#### WORK INSTRUCTION
Set down exactly the lines below, from the one containing "For every layout" through the final line, and include no others.

- - - - - - -

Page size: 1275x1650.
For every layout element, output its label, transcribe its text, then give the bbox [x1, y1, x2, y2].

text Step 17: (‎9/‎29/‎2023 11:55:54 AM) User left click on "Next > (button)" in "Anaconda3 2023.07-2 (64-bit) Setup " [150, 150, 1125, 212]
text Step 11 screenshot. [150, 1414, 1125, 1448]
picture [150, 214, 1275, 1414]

- - - - - - -

#### SOLVED PROBLEM
For every layout element, output its label, transcribe its text, then give the bbox [x1, y1, x2, y2].

text Step 17: (‎9/‎29/‎2023 11:55:54 AM) User left click on "Next > (button)" in "Anaconda3 2023.07-2 (64-bit) Setup " [150, 150, 1125, 212]
text Step 11 screenshot. [150, 1414, 1125, 1448]
picture [150, 214, 1275, 1414]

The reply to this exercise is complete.